=== Provided information ===

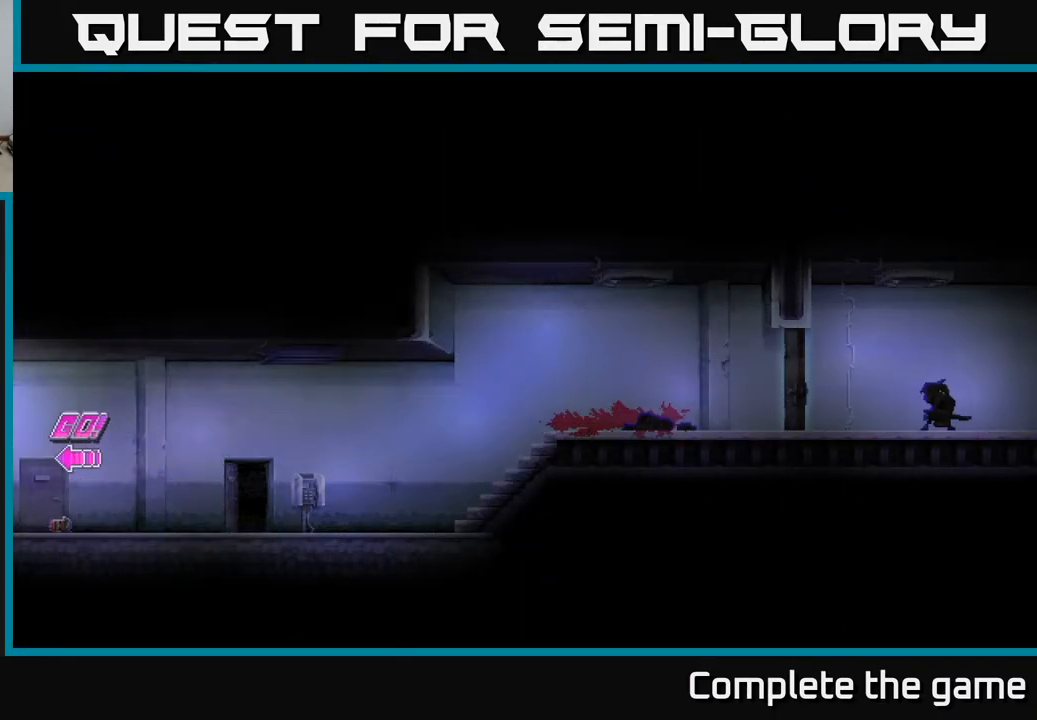
{"buttons": [], "left_stick": "left", "right_stick": "center", "events": [[333, "left_stick", "left"]]}
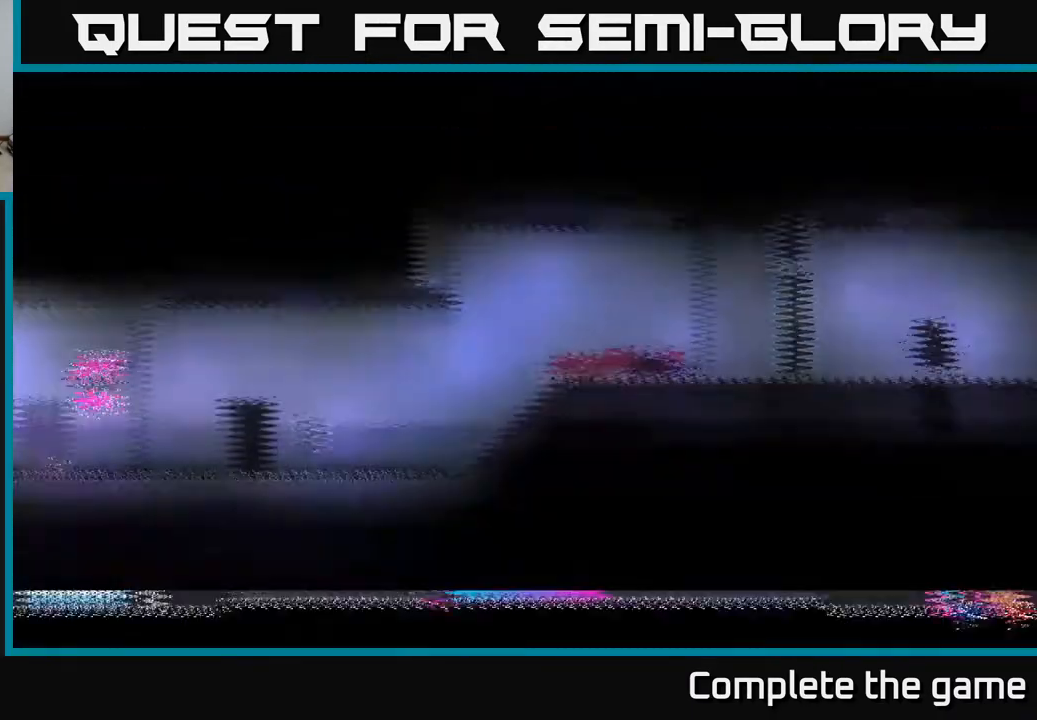
{"buttons": [], "left_stick": "left", "right_stick": "center", "events": []}
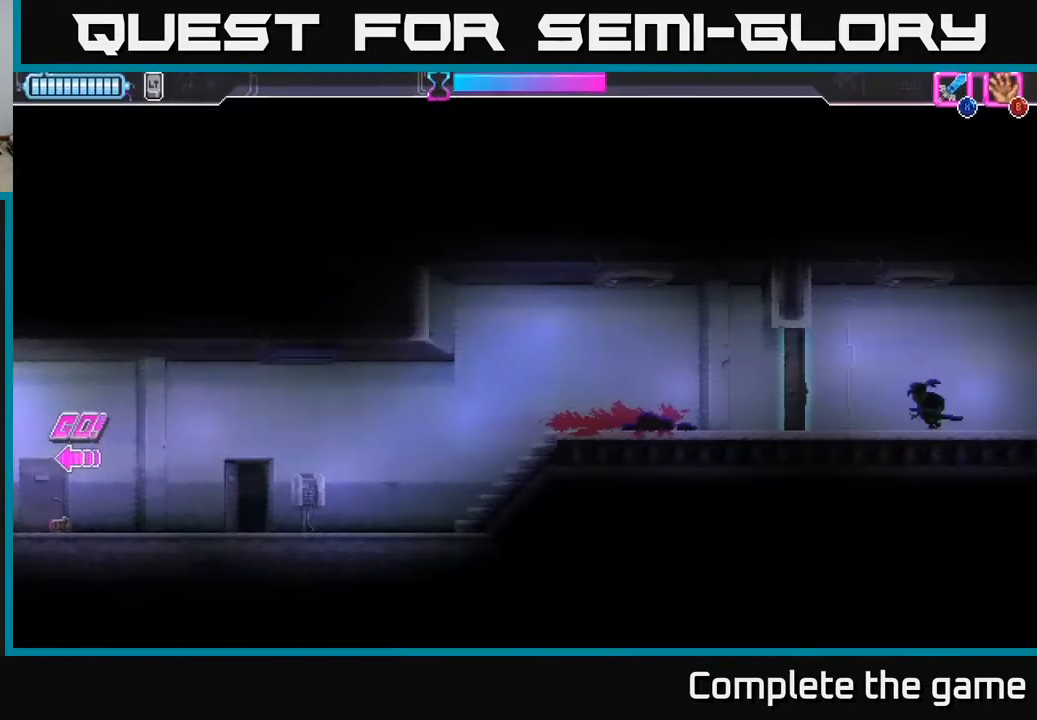
{"buttons": [], "left_stick": "left", "right_stick": "center", "events": []}
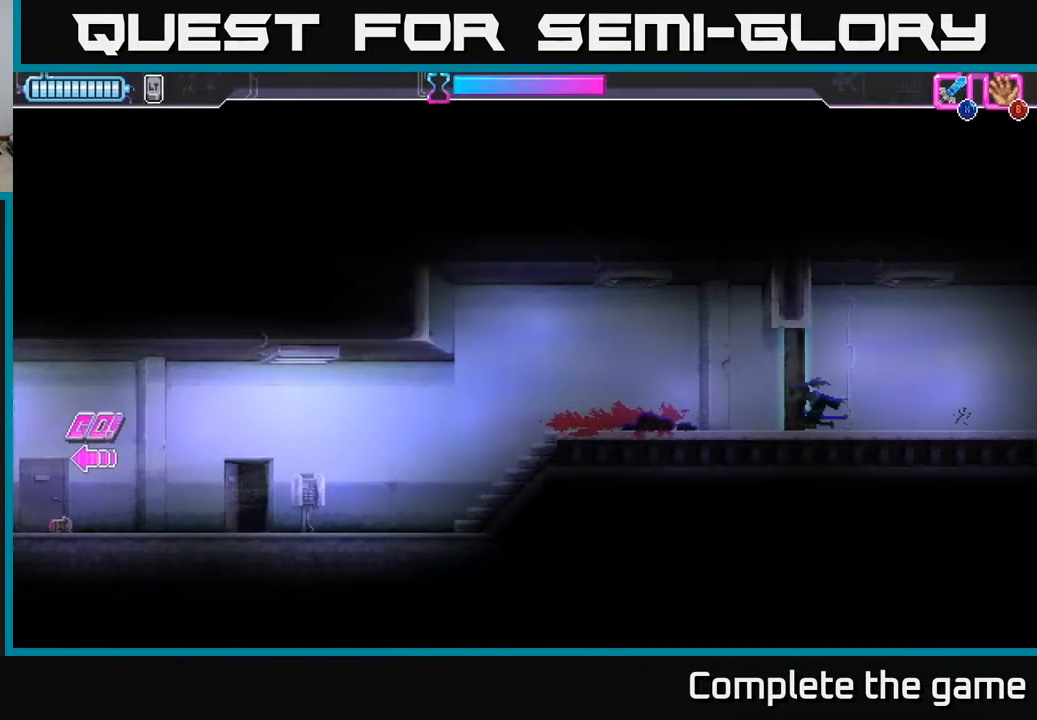
{"buttons": [], "left_stick": "left", "right_stick": "center", "events": []}
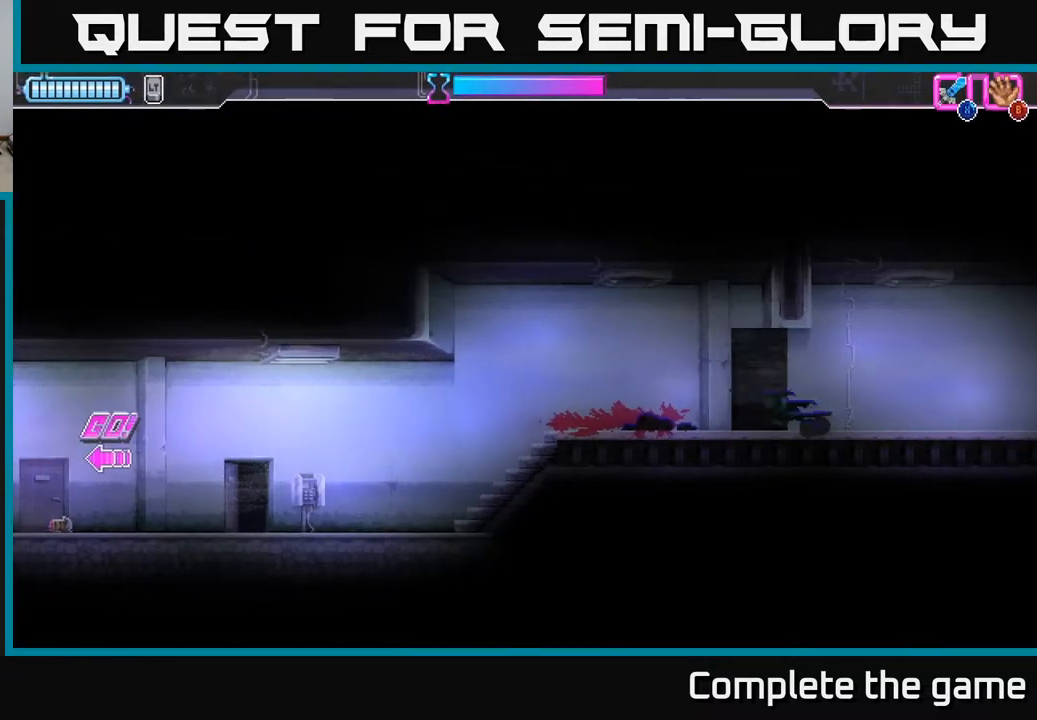
{"buttons": [], "left_stick": "left", "right_stick": "center", "events": []}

=== How to complete this task ===
A word-for-word reprint of the listing above is needed, minus the pictures.

=== Response ===
{"buttons": [], "left_stick": "left", "right_stick": "center", "events": [[333, "left_stick", "left"]]}
{"buttons": [], "left_stick": "left", "right_stick": "center", "events": []}
{"buttons": [], "left_stick": "left", "right_stick": "center", "events": []}
{"buttons": [], "left_stick": "left", "right_stick": "center", "events": []}
{"buttons": [], "left_stick": "left", "right_stick": "center", "events": []}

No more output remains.